(Exercise materials begins)
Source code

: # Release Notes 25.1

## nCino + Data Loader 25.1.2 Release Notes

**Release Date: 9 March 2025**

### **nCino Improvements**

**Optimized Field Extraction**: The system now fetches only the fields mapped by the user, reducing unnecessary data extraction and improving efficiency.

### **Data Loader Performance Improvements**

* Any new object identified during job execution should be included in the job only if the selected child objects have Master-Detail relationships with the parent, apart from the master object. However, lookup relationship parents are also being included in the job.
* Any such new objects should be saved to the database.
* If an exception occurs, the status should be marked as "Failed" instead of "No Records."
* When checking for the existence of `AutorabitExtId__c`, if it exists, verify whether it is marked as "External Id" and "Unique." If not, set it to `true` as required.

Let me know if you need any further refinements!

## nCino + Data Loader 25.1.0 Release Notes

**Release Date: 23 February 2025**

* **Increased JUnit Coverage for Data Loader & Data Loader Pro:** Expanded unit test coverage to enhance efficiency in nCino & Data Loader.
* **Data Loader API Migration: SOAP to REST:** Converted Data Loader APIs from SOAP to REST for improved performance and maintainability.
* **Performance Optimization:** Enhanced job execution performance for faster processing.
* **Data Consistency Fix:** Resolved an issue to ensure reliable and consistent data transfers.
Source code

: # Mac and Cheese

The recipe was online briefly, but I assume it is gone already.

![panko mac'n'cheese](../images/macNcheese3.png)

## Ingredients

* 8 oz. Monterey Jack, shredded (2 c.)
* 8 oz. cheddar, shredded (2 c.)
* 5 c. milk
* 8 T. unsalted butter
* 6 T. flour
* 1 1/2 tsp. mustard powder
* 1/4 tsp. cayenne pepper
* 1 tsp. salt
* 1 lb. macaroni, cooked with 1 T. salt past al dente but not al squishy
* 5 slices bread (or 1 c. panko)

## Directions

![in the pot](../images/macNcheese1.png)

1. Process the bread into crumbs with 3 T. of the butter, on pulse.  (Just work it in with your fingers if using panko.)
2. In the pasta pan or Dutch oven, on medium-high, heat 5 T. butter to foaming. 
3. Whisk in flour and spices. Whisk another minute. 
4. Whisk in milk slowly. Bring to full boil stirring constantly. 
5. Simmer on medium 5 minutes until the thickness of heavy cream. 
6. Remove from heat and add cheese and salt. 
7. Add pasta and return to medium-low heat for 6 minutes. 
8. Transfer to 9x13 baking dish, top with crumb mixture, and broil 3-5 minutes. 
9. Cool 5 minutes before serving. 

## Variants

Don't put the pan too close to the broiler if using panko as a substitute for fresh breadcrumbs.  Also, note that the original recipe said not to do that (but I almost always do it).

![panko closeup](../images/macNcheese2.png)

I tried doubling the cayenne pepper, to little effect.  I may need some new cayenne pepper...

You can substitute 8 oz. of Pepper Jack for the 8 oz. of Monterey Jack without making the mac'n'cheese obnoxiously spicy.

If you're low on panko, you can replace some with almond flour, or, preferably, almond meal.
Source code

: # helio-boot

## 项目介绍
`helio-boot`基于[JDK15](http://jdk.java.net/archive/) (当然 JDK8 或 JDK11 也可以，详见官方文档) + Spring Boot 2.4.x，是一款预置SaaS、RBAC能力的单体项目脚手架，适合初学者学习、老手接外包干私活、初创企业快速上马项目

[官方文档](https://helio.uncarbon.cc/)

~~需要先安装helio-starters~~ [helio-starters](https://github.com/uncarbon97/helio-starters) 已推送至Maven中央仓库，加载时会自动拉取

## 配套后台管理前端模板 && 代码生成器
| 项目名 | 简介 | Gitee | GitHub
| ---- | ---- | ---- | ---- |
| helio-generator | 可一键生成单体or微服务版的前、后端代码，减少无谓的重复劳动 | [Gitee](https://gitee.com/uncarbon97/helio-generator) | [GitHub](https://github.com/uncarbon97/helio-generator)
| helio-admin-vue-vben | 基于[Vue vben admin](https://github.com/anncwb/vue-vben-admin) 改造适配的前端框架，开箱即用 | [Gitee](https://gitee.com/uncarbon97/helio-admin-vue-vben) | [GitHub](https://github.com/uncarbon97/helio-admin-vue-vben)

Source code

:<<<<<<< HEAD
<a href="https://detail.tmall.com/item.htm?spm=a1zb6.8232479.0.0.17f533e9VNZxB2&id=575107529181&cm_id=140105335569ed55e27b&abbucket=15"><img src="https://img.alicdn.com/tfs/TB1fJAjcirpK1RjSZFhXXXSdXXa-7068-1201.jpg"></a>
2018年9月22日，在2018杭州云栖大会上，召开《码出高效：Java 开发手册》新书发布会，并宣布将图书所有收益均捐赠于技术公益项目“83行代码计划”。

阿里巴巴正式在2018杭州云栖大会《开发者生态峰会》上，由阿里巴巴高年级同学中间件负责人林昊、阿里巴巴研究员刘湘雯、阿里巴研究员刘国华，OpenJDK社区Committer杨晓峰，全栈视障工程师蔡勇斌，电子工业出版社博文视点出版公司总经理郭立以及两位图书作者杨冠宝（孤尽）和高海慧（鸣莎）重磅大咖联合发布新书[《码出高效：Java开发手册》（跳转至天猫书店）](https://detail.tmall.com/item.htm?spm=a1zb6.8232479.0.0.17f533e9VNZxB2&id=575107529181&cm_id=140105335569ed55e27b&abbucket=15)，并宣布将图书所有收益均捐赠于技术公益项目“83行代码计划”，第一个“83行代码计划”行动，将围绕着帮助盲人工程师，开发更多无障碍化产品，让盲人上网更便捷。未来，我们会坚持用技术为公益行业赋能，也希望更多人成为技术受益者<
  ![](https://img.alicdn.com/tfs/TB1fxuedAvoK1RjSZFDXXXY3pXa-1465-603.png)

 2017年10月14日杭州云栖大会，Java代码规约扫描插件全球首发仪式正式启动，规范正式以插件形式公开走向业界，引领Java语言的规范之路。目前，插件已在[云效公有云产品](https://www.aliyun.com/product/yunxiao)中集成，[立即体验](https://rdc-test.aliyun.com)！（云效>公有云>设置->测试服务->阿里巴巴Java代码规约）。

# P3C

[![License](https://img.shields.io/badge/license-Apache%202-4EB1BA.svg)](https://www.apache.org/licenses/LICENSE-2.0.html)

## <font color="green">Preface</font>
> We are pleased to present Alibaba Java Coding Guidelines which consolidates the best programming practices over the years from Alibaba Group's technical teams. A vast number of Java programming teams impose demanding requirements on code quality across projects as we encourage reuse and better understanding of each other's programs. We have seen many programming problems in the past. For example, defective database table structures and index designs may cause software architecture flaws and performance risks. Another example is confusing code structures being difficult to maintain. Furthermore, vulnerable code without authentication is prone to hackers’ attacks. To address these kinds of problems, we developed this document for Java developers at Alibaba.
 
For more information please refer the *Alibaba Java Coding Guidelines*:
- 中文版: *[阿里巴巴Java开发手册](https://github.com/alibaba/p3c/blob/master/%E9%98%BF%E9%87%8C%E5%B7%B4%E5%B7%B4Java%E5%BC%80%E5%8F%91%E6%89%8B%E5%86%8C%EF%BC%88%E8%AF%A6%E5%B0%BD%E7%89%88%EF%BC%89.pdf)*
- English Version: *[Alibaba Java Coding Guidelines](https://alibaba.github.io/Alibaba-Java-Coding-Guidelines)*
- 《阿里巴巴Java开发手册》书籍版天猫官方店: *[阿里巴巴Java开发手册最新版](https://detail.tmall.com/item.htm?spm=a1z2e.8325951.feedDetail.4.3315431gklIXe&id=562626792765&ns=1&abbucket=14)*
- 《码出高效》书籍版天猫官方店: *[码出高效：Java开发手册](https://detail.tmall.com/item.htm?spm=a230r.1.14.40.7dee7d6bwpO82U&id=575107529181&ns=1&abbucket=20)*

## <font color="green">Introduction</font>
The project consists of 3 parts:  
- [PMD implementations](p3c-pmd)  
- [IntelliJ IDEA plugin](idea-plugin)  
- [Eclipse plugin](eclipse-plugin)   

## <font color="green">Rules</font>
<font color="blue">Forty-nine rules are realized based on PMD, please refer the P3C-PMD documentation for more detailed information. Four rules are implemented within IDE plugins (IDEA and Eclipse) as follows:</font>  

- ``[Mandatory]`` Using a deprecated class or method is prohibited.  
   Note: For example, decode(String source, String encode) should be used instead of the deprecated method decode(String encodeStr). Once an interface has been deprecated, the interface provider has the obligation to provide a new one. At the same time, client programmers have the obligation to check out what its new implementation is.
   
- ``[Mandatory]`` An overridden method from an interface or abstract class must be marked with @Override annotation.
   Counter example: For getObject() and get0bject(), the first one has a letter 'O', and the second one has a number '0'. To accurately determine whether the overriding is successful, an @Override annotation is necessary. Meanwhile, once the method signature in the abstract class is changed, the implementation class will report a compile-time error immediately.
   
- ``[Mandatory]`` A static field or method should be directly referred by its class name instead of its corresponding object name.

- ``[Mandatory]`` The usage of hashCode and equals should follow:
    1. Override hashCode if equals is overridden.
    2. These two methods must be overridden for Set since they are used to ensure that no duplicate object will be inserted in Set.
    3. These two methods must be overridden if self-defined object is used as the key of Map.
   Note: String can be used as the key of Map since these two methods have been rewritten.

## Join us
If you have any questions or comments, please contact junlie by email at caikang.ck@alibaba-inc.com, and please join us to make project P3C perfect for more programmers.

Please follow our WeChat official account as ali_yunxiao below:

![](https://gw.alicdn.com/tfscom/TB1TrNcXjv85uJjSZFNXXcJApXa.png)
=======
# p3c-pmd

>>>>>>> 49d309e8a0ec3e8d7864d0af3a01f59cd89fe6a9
(Exercise materials ends)
» What needs to be done:
Each line with the word "IDEA" in the records above belongs in the result; copy all of them.

» Output for this task:
- [IntelliJ IDEA plugin](idea-plugin)  
<font color="blue">Forty-nine rules are realized based on PMD, please refer the P3C-PMD documentation for more detailed information. Four rules are implemented within IDE plugins (IDEA and Eclipse) as follows:</font>  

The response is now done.